AUTHOR=Kang Ting , Wang Huaizhi , Wu Ting , Peng Jianchun , Jiang Hui TITLE=A pagerank self-attention network for traffic flow prediction JOURNAL=Frontiers in Energy Research VOLUME=10 YEAR=2022 URL=https://www.frontiersin.org/journals/energy-research/articles/10.3389/fenrg.2022.948954 DOI=10.3389/fenrg.2022.948954 ISSN=2296-598X ABSTRACT=

Traffic information is collected from sensors in the urban road network, and traffic information can be said to be a mapping of people’s activities, which are difficult to model as a linear function, so this makes traffic information difficult to be predicted. In other words, traffic information is difficult to build effective models to predict traffic information because of its non-linear characteristics that are difficult to capture. As researchers go deeper, researchers have been able to extract good spatio-temporal features for modern urban road networks. However, it is worth mentioning that most researchers have neglected the importance of models for global potential features under the topology map of urban road networks, yet this global potential feature is very important for traffic prediction.
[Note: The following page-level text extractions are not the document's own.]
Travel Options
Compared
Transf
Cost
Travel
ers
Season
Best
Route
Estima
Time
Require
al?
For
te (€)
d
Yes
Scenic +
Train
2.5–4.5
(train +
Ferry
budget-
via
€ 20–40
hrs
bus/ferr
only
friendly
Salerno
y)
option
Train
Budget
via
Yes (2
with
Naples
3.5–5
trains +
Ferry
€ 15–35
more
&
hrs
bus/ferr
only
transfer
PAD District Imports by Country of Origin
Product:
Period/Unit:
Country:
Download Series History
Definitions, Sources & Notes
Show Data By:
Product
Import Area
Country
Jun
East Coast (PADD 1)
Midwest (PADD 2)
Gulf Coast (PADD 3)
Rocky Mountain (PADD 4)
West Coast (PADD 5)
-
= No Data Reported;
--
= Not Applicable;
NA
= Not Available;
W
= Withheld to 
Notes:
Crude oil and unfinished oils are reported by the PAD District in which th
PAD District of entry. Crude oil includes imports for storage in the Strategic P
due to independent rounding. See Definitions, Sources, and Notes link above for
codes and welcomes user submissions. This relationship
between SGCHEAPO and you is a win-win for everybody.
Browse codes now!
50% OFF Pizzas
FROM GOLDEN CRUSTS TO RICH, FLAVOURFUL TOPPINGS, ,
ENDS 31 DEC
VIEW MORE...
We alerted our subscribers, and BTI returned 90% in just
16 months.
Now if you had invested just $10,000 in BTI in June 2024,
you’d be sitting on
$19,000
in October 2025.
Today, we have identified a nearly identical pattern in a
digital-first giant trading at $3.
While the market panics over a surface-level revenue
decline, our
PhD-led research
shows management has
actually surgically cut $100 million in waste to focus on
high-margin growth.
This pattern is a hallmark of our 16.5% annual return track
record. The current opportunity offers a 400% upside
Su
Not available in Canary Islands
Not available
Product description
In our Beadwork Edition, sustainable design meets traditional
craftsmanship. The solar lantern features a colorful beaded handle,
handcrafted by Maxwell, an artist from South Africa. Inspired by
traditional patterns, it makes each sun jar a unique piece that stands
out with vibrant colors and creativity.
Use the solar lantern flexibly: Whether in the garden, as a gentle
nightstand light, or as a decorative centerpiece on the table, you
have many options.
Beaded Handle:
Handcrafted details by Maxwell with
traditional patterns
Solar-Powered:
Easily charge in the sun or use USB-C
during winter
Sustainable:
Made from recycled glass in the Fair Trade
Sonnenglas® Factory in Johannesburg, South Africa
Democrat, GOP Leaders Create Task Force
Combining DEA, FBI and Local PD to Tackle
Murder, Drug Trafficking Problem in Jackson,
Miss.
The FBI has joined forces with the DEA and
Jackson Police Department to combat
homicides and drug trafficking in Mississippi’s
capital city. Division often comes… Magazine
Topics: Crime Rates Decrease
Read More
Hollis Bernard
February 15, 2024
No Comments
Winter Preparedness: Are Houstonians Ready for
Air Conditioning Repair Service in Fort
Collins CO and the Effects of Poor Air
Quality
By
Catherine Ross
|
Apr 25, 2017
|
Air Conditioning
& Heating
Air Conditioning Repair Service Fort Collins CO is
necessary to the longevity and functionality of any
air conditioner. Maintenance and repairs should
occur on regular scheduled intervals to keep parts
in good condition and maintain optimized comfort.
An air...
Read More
In this paper, we propose a new spatio-temporal graph convolutional network model A Pagerank Self-attention Network (hereafter we abbreviate as PSN) in order to solve this problem based on a full consideration of the urban road network topology features, in which we employ a global spatio-temporal self-attention module to capture the global spatio-temporal features well. and the graph wandering module is used to propagate the spatio-temporal feature information effectively and widely. It is worth mentioning that experiments on two well-known datasets show that our proposed method achieves better prediction results compared to existing baseline methods.